Compression is a reduction in the number of bits needed to represent data. Compressing data can save storage capacity, speed file transfer, and decrease costs for storage hardware and network bandwidth.
Compression is performed by a program that uses a formula or algorithm to determine how to shrink the size of the data. For instance, an algorithm may represent a string of bits, or 0s and 1s, with a smaller string of 0s and 1s by using a dictionary for the conversion between them, or the formula may insert a reference or pointer to a string of 0s and 1s that the program has already seen.
Text compression can be as simple as removing all unneeded characters, inserting a single repeat character to indicate a string of repeated characters, and substituting a smaller bit string for a frequently occurring bit string. Compression can reduce a text file to 50% or a significantly higher percentage of its original size.
For data transmission, compression can be performed on the data content or on the entire transmission unit, including header data. When information is sent or received via the Internet, larger files, either singly or with others as part of an archive file, may be transmitted in a .ZIP, gzip or other compressed format.
Lossless and lossy compression
Compressing data can be a lossless or lossy process. Lossless compression enables the restoration of a file to its original state, without the loss of a single bit of data, when the file is uncompressed. Lossless compression is the typical approach with executables, as well as text and spreadsheet files, where the loss of words or numbers would change the information.
Lossy compression permanently eliminates bits of data that are redundant, unimportant or imperceptible. Lossy compression is useful with graphics, audio, video and images, where the removal of some data bits has little or no discernible effect on the representation of the content.
Graphics image compression can be lossy or lossless. Graphic image file formats are typically designed to compress information since the files tend to be large. JPEG is an image file format that supports lossy image compression. Formats such as GIF and PNG use lossless compression.
Compression vs. data deduplication
Compression is often compared to data deduplication, but the two techniques operate differently. Deduplication is a type of compression that looks for redundant chunks of data across a storage system or a file system and replaces each duplicate chunk with a pointer to the original. Compression algorithms reduce the size of the bit strings in a data stream that is far smaller in scope and generally remember no more than the last megabyte or less of data.

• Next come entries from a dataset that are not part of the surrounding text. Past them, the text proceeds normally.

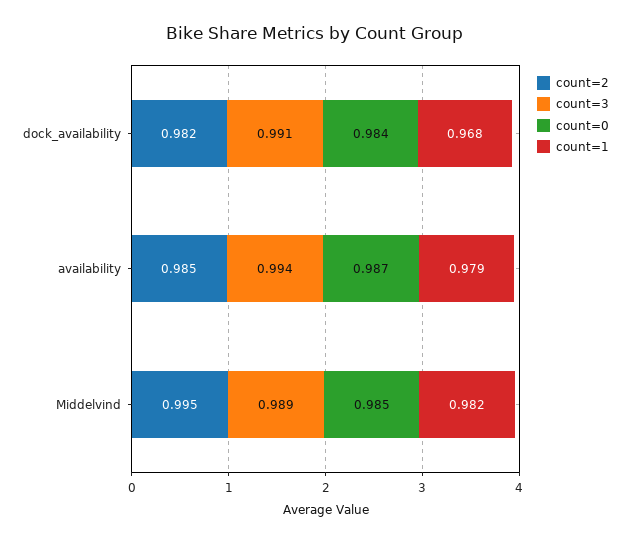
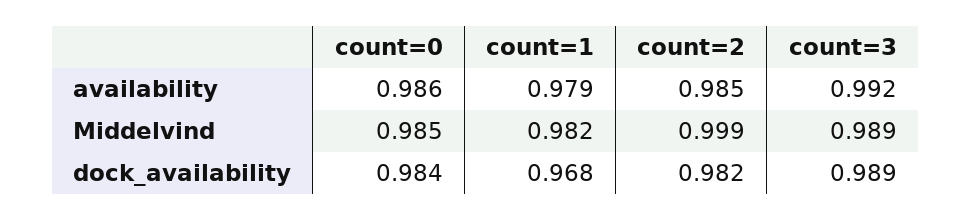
count=3, dock_availability: 0.991 -> 0.989
count=3, availability: 0.994 -> 0.992
count=0, availability: 0.987 -> 0.986
count=2, Middelvind: 0.995 -> 0.999

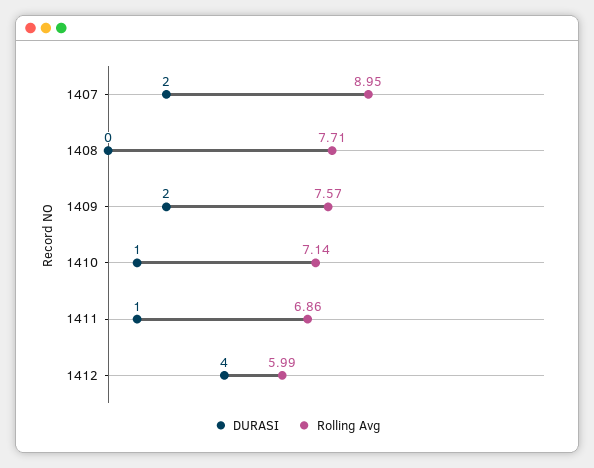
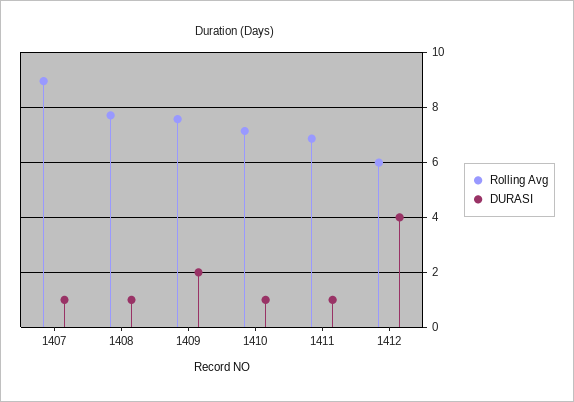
DURASI, 1407: 2 -> 1
DURASI, 1408: 0 -> 1

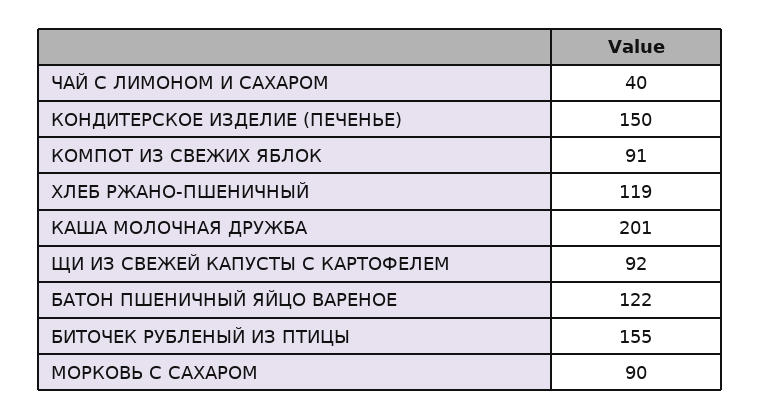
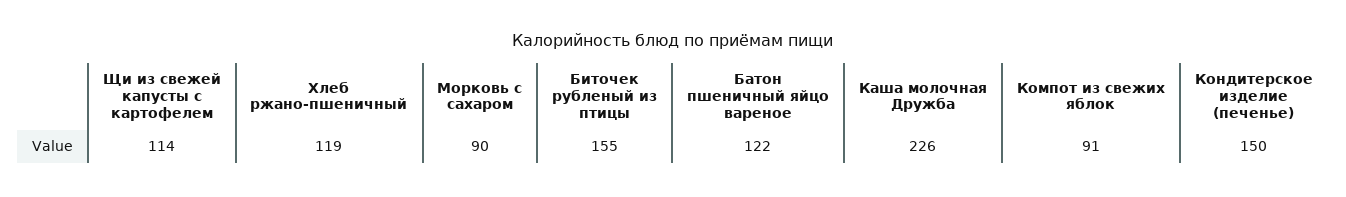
ЧАЙ С ЛИМОНОМ И САХАРОМ: 40 -> none
КАША МОЛОЧНАЯ ДРУЖБА: 201 -> 226
ЩИ ИЗ СВЕЖЕЙ КАПУСТЫ С КАРТОФЕЛЕМ: 92 -> 114

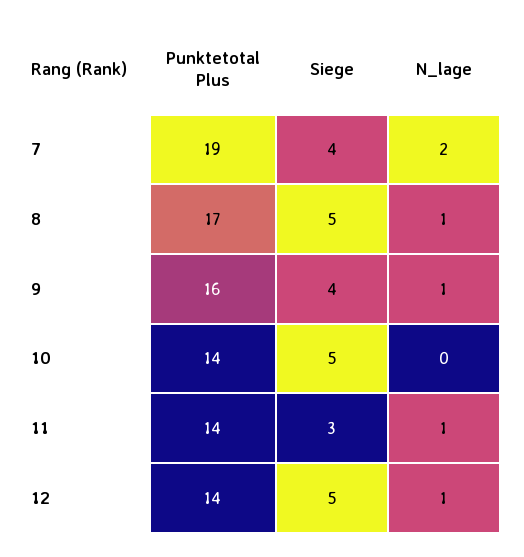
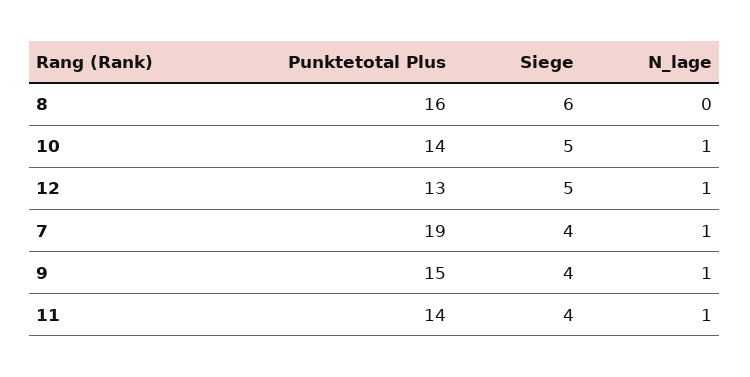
N_lage, 7: 2 -> 1
Punktetotal Plus, 8: 17 -> 16
Siege, 8: 5 -> 6
N_lage, 8: 1 -> 0
Punktetotal Plus, 9: 16 -> 15
N_lage, 10: 0 -> 1
Siege, 11: 3 -> 4
Punktetotal Plus, 12: 14 -> 13

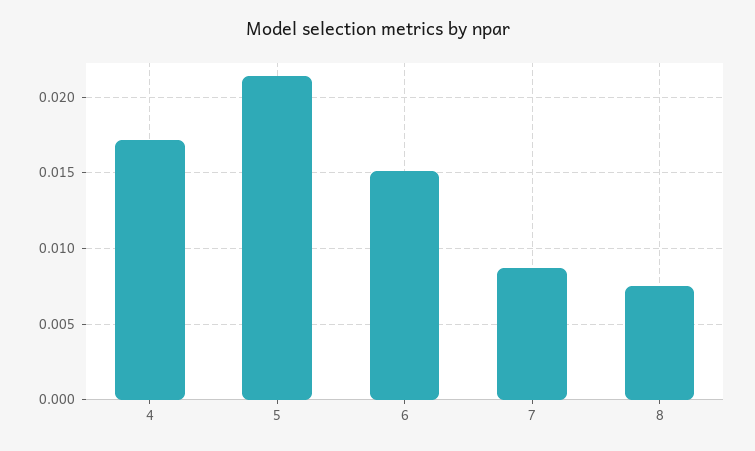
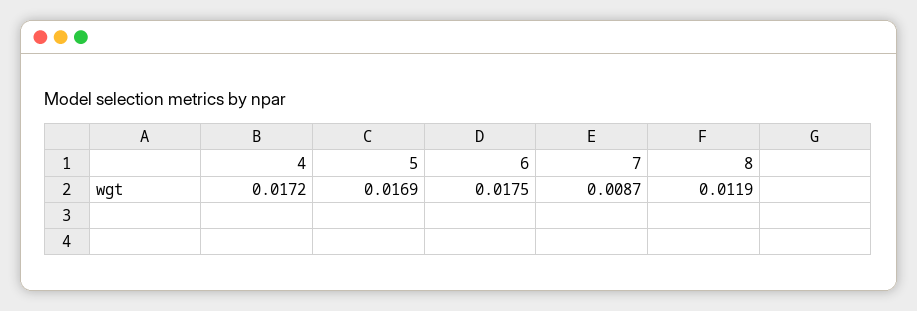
5: 0.0215 -> 0.0169
6: 0.015 -> 0.0175
8: 0.0075 -> 0.0119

File-level deduplication eliminates redundant files and replaces them with stubs pointing to the original file. Block-level deduplication identifies duplicate data at the sub-file level. The system saves unique instances of each block, uses a hash algorithm to process them and generates a unique identifier to store them in an index. Deduplication typically looks for larger chunks of duplicate data than compression, and systems can deduplicate using a fixed or variable-sized chunk.
Deduplication is most effective in environments that have a high degree of redundant data, such as virtual desktop infrastructure or storage backup systems. Compression tends to be more effective than deduplication in reducing the size of unique information such as image, audio, video, database and executable files. Many storage systems support both compression and deduplication.
Pros and cons of compression
The main advantages of compression are a reduction in storage hardware, data transmission time and communication bandwidth, and the resulting cost savings. A compressed file requires less storage capacity than an uncompressed file, and the use of compression can lead to a significant decrease in expenses for disk and/or solid-state drives. A compressed file also requires less time for transfer, and it consumes less network bandwidth than an uncompressed file.
The main disadvantage of compression is the performance impact resulting from the use of CPU and memory resources to compress and decompress the data. Many vendors have designed their systems to try to minimize the impact of the processor-intensive calculations associated with compression. If the compression runs inline, before the data is written to disk, the system may offload compression to preserve system resources. For instance, IBM uses a separate hardware acceleration card to handle compression with some of its enterprise storage systems.
If data is compressed after it is written to disk, or post process, the compression may run in the background to reduce the performance impact. Although post-process compression can reduce the response time for each input/output (I/O), it still consumes memory and processor cycles, and can affect the overall number of I/Os a storage system can handle. Also, because data initially must be written to disk or flash drives in an uncompressed form, the physical storage savings are not as great as they are with inline compression.
Tools/technologies that use compression
Compression is built into a wide range of technologies, including storage systems, databases, operating systems and software applications used by businesses and enterprise organizations. Compressing data is also common in consumer devices such as laptops, PCs and mobile phones.
Many systems and devices perform compression transparently, but some give users the option to turn compression on or off. Compression can be performed more than once on the same file or piece of data, but subsequent compressions result in little to no additional compression and may even increase the size of the file to a slight degree, depending on the algorithms.
WinZip is a popular Windows program that compresses files when it packages them in an archive. Archive file formats that support compression include ZIP and RAR. The bzip2 and gzip formats see widespread use for compressing individual files.